Kebanyakan dalam pelaksanaan usaha perorangan tersebut terjadi dengan kesepakatan tanpa pembuktian tertulis dan tidak menggunakan saksi-saksi, melainkan berlaku atas dasar saling percaya-mempercayai saja.
2.2 Transaksi Menyangkut Tanah
Transaksi menyangkut tanah bukan bidang tanahnya yang menjadi objek perjanjian, melainkan kekaryaannya, pengolahannya atau dijadikan jaminan. Dengan demikian bidang tanah hanya tersangkut saja, bidang tanah seolah-olah hanya sebagai lampiran dari perjanjian pokok. Misalnya perjanjian “bagi hasil”, “perjanjian sewa”, “perjanjian berpadu”, perjanjian semu atau tanah sebagai jaminan.
a. Perjanjian Bagi Hasil
Apabila pemilik tanah membuat perjanjian dengan orang lain untuk mengerjakan tanahnya, mengolah dan menanami tanaman, dengan perjanjian bahwa hasil dari tanah itu dibagi dua (Jawa:maro; Periangan:nengah; Sumatera:pardua; Sulawesi Selatan: tesang; Minahasa: Toyo), maka perjanjian demikian itu disebut “perjanjian bagi hasil”. Jika hasil tanah itu dijanjikan dibagi tiga, maka disebut “pertiga” (Jawa: mertelu; Periangan:jejuron). Di Lampung adakalanya perjanjian bagi hasil itu berkelanjutan dengan perjanjian bagi bidang tanahnya, sehingga penggarap yang tadinya tidak memiliki tanah garapan menjadi pemilik tanah pula.

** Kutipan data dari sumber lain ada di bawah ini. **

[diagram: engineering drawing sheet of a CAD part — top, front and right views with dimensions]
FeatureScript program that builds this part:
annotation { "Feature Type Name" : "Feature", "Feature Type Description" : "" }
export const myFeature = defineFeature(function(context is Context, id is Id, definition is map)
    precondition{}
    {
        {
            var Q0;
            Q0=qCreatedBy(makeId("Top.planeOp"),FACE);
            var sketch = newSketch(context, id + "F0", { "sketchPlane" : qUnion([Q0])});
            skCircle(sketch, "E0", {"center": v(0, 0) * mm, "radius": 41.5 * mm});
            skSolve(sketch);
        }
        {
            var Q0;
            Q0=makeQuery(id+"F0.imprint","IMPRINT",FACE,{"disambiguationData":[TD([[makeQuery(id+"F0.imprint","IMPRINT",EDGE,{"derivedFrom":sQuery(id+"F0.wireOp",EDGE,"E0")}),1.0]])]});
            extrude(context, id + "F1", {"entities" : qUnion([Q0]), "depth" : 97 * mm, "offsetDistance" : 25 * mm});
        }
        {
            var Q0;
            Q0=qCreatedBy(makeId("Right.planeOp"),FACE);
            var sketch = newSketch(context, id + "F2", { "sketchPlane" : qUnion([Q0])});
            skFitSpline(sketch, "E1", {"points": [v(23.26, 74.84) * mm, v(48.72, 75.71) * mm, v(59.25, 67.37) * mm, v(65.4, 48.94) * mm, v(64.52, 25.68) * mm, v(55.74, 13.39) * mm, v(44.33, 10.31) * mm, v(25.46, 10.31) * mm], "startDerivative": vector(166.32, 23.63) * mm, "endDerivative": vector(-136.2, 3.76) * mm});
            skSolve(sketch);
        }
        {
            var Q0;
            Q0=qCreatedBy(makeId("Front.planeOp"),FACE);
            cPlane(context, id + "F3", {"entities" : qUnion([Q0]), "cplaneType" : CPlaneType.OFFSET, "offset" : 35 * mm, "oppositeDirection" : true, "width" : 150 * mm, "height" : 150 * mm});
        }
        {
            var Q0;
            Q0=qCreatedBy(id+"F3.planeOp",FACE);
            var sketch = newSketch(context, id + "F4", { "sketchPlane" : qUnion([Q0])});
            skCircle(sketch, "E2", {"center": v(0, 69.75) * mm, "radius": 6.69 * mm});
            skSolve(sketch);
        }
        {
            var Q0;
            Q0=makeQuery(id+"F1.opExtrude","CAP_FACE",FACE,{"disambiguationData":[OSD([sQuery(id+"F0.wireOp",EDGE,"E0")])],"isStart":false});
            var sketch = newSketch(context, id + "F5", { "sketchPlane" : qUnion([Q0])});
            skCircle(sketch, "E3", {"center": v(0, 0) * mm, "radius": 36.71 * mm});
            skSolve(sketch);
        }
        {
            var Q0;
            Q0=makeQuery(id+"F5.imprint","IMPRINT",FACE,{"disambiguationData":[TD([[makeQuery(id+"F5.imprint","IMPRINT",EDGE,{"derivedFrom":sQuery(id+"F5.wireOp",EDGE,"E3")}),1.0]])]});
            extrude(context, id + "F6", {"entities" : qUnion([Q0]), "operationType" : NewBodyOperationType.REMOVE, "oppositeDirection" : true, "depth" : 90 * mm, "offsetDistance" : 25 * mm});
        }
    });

Di Jawa dalam suatu perjanjian bagi hasil berlaku adat yang disebut “srama” dan “mesi”. “Srama” adalah pemberian uang sekadarnya oleh penggarap kepada pemilik tanah sebagai tanda permintaan, sedangkan “mesi” adalah sesuatu pemberian dari penggarap kepada pemilik tanah sebagai sebagai tanda pengakuan terhadap pemilik tanah.
Di Bali berlaku adat perjanjian bagi hasil yang disebut “plais” yaitiu terjadinya perjanjian bagi hasil dikarenakan pemilik tanah mempunyai hutang pada penggarap, maka untuk membayar hutang itu kepada pemilik tanah menyerahkan pengolahan tanahnya kepda penggarap, selama hutang itu belum dilunasinya, maka penggarap berhak terus mengolah tanah itu. Bentuk perjanjian bagi hasil serupa ini di Sulawesi Selatan disebut “balango”.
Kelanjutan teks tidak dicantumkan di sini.